Enviada em 16/05/2025
A tecnologia, sempre presente na comunicação, no trabalho e nos estudos, traz benefícios como acesso rápido à informação e maior eficiência. Contudo, o uso excessivo de celulares, redes sociais e outros dispositivos pode gerar dependência, afetando a saúde mental, os vínculos sociais e o desempenho acadêmico. Acredita-se, portanto, que a sociedade precisa reconhecer esse vício em tecnologia e adotar medidas educativas e regulatórias para equilibrar o uso das máquinas sem renunciar às suas vantagens.
Em primeiro lugar, a dependência de tecnologia se apresenta por meio de sintomas semelhantes aos de outros vícios, irritabilidade na ausência do aparelho, preocupação constante com notificações e dificuldade de concentração em atividades “offline”. Jovens e adultos passam horas seguidas conectados, o que pode acarretar isolamento social, insônia e aumento de quadros ansiosos e depressivos. Além disso, a exposição contínua a estímulos virtuais prejudica a capacidade de atenção sustentada, afetando o desempenho escolar ou profissional.
Por outro lado, é possível conciliar o uso de recursos digitais com hábitos saudáveis por meio de ações conjuntas a diferentes quantidades de exposição a tela. Nas escolas, o aconcelhamento e ajuda dos professores sobre conteudo digital pode ensinar jovens a gerenciar o tempo de tela, a identificar sinais de vício e a praticar técnicas de autocontrole. Em casa, pais e responsáveis devem estabelecer limites claros para o uso de aparelhos, dialogando abertamente sobre os benefícios e riscos do mundo online. Dessa forma, cria‑se um meio educativo e regulatório que minimize os impactos negativos do uso excessivo.

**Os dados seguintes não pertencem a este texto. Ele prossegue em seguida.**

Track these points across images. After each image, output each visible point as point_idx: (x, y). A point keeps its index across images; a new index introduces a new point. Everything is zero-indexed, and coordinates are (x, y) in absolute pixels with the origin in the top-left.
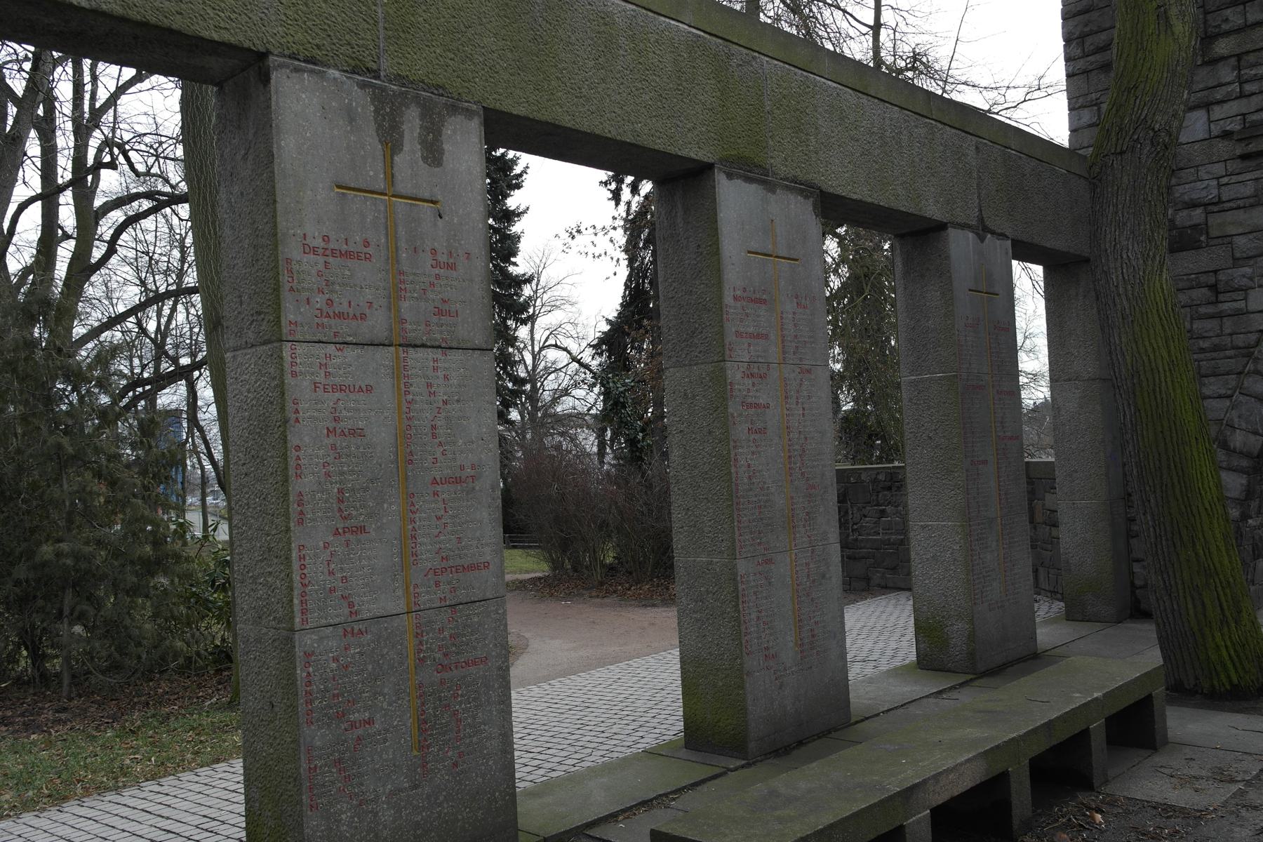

Portanto, embora a tecnologia seja parte integrante da sociedade contemporânea e ofereça inúmeras facilidades, o comportamento de dependência mostra-se como um problema real que precisa ser enfrentado. A partir de uma maior participação das famílias e de um compromisso ético das empresas desenvolvedoras, é possível alcançar um uso equilibrado dos dispositivos eletrônicos. Assim, garantimos não apenas a manutenção dos benefícios trazidos pelas máquinas, mas também a proteção da saúde mental e do convívio social.